Supplied information Block Start

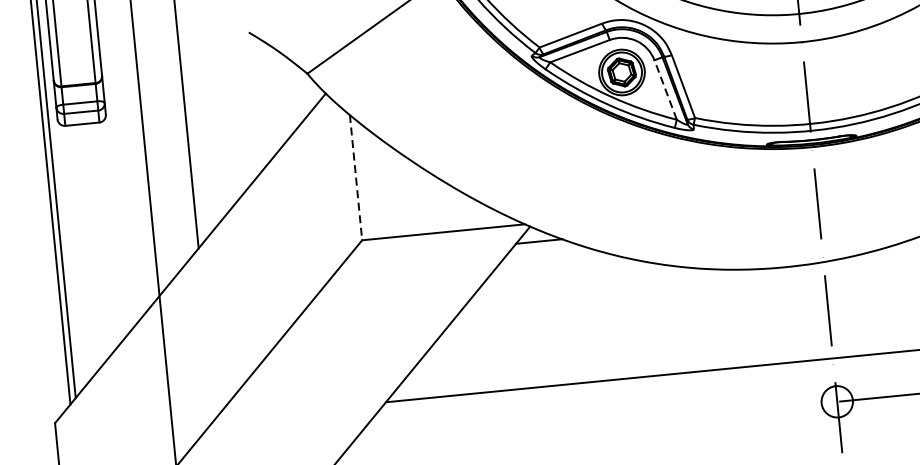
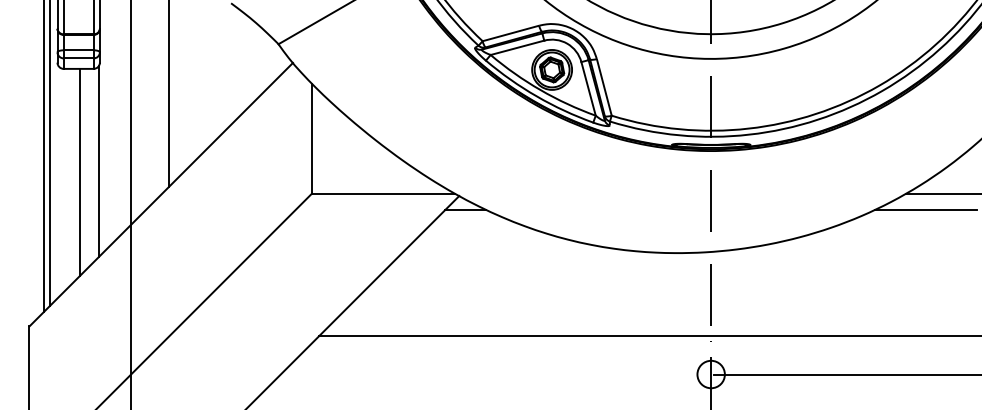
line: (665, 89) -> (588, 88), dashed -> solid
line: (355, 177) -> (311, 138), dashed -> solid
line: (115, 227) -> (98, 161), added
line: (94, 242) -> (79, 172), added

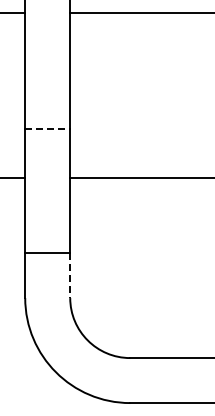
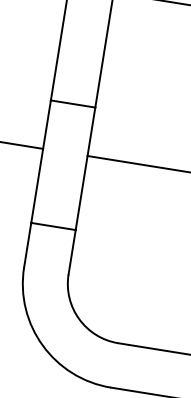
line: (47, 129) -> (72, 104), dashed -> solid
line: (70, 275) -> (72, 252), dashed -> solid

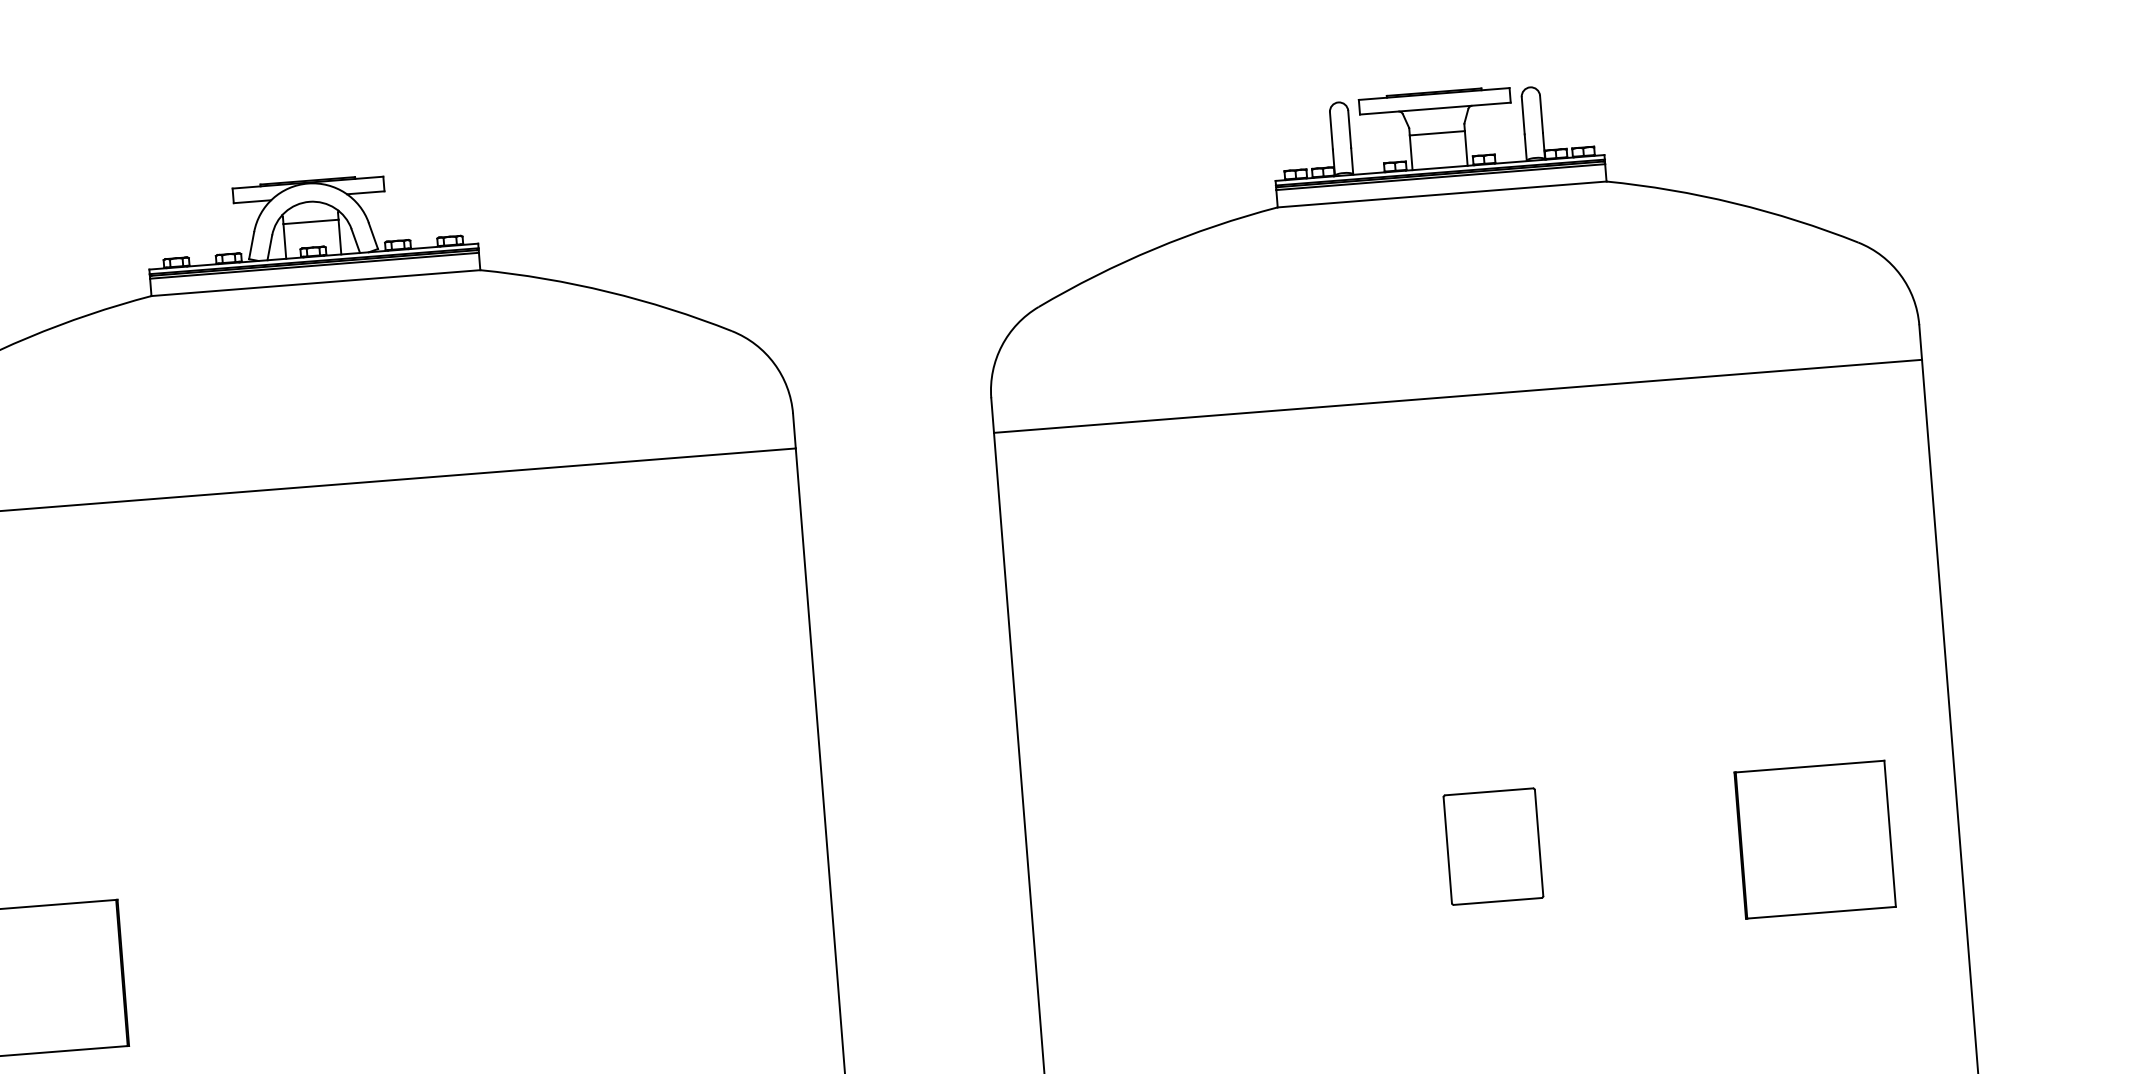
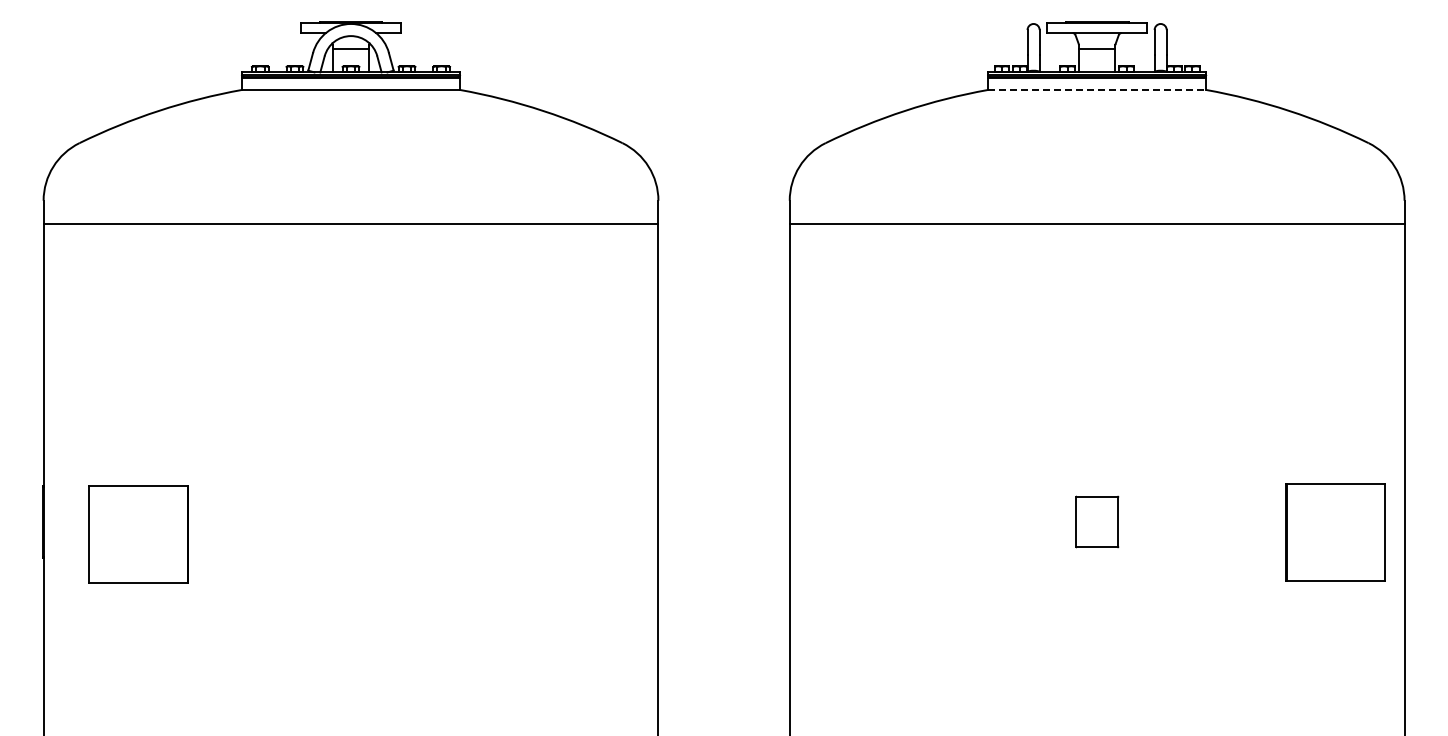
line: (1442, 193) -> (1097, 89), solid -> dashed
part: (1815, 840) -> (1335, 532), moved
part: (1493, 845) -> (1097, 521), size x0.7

Supplied information Block End

**What you will do**
Repeat the records in full, precisely, and keep the pictures out.

**Exercise output**
line: (665, 89) -> (588, 88), dashed -> solid
line: (355, 177) -> (311, 138), dashed -> solid
line: (115, 227) -> (98, 161), added
line: (94, 242) -> (79, 172), added

line: (47, 129) -> (72, 104), dashed -> solid
line: (70, 275) -> (72, 252), dashed -> solid

line: (1442, 193) -> (1097, 89), solid -> dashed
part: (1815, 840) -> (1335, 532), moved
part: (1493, 845) -> (1097, 521), size x0.7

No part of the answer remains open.